The above process involves the behavior of template information checking, which should be part of metadata analysis for distributed tasks, so the related interface will be provided by SchemaFetcher, which internally relies on TemplateManager for implementation.

7. Deactivate, Unset and Drop Template

7.1 Function Definition

7.1.1 Deactivete

De-activate the template from the specified path and the time series characterized by the activated template and its data will be cleared.
The input path can be a path pattern to support batch de-activation.

Code Block
deactivate schema template t1 from root.sg.d1

deactivate schema template t1 from root.sg.*

delete timeseries of schema template t1 from root.sg.*

delete timeseries of schema template from root.sg1.*, root.sg2.*

7.1.2 Unset

Unset of templates is only supported for inactive templates. So if you want to unset an active template, you need to perform an deactivete operation on all its active paths.

Code Block
unset schema template t1 from root.sg1.d1

7.1.3 Drop

Template deletion only supports deleting unmounted templates.
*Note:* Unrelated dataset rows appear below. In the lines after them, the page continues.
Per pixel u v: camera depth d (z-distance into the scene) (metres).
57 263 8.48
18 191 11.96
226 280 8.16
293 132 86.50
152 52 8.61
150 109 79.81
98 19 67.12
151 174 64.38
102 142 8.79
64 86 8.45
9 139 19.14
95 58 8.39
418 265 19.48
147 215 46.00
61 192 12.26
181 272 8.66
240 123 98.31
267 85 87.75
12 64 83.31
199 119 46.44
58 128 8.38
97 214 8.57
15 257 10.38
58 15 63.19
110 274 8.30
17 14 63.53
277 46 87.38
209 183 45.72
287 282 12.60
So if you want to delete a mounted template, you need to unmounted it.

Code Block
drop schema template t1

7.2 Overview

7.1.1 Deactivete

Template de-activation is similar to sequence deletion, an operation that involves both data and metadata deletion, with the following main process

  1. schemaRegion internally blacklists the specified template activation information
  2. Broadcast all dataNodes and clean up the relevant schema cache
  3. DataRegion performs data deletion and competes with data writes in the upper consensus layer for concurrency control and locks
  4. SchemaRegion internally cleans up the blacklist and performs template de-activation

7.1.2 Unset

The main process of unmounting a template is as follows.

  1. configNode internally removes the template's mount information logically and blacklists it
  2.  configNode broadcasts the DataNode, invalidating the corresponding template mount information (blacklisted)
  3. check if the template is active (competing locks on the same dataNode as the template activation operation (checksum + execution))
    1. if true
      1. roll back the blacklisted operation
      2. report an error and disable uninstallation of the activated template
    2. else then proceed with subsequent processes
      1. configNode broadcasts dataNode for cleanup of template mount information
      2. configNode internally deletes the template mount information and cleans up the blacklist

Transfer the verification of the template activation operation's mount information from the directly connected node of the client to the node where the corresponding schemaRegion is located, and perform lock competition with the invalidation operation of the mount information on that node, thus ensuring local consistency: either the verification fails and the activation fails, or the corresponding mount information can be detected in subsequent checks after successful activation

7.1.3 Drop

The main process of template deletion is as follows

  1. configNode internally checks whether the template is mounted or not
  2. configNode internal template logic deletion, blacklisting
  3. configNode broadcasts dataNode to clear the template cache
  4. configNode internal delete template
  5. configNode internally cleans up the blacklist

Template deletion and template mounting are checked and performed inside configNode, so consistency can be controlled inside configNode.